··· Data provided
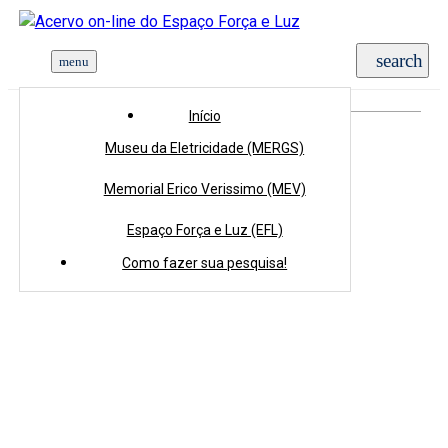
Início
>
Coleções
>
Acervo Tridimensional
>
Placa
Início
Museu da Eletricidade (MERGS)
Memorial Erico Verissimo (MEV)
Espaço Força e Luz (EFL)
Como fazer sua pesquisa!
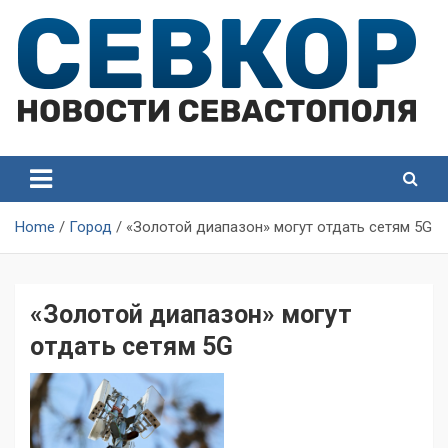
Skip
to
content
СевКор — Самые главные и актуальные новости
СевКор — Новости
Севастополя
Севастополя
Home
Город
«Золотой диапазон» могут отдать сетям 5G
«Золотой диапазон» могут
отдать сетям 5G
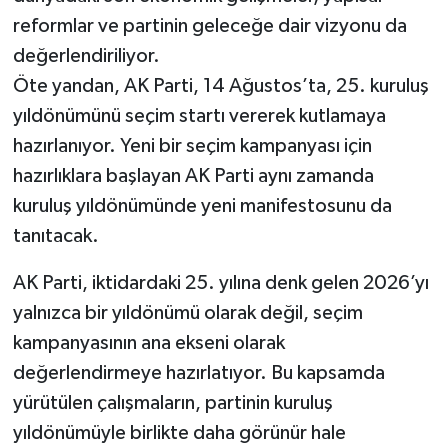
reformlar ve partinin geleceğe dair vizyonu da
değerlendiriliyor.
Öte yandan, AK Parti, 14 Ağustos’ta, 25. kuruluş
yıldönümünü seçim startı vererek kutlamaya
hazırlanıyor. Yeni bir seçim kampanyası için
hazırlıklara başlayan AK Parti aynı zamanda
kuruluş yıldönümünde yeni manifestosunu da
tanıtacak.
AK Parti, iktidardaki 25. yılına denk gelen 2026’yı
yalnızca bir yıldönümü olarak değil, seçim
kampanyasının ana ekseni olarak
değerlendirmeye hazırlatıyor. Bu kapsamda
yürütülen çalışmaların, partinin kuruluş
yıldönümüyle birlikte daha görünür hale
······
### [Your goal]
Switch every "AK Parti" to "AKP" in the listing lines from the line with "reformlar ve partinin" to the line with "yürütülen çalışmaların, partinin kuruluş". Give back only those lines, with nothing else changed.

### [Solution to this problem]
reformlar ve partinin geleceğe dair vizyonu da
değerlendiriliyor.
Öte yandan, AKP, 14 Ağustos’ta, 25. kuruluş
yıldönümünü seçim startı vererek kutlamaya
hazırlanıyor. Yeni bir seçim kampanyası için
hazırlıklara başlayan AKP aynı zamanda
kuruluş yıldönümünde yeni manifestosunu da
tanıtacak.
AKP, iktidardaki 25. yılına denk gelen 2026’yı
yalnızca bir yıldönümü olarak değil, seçim
kampanyasının ana ekseni olarak
değerlendirmeye hazırlatıyor. Bu kapsamda
yürütülen çalışmaların, partinin kuruluş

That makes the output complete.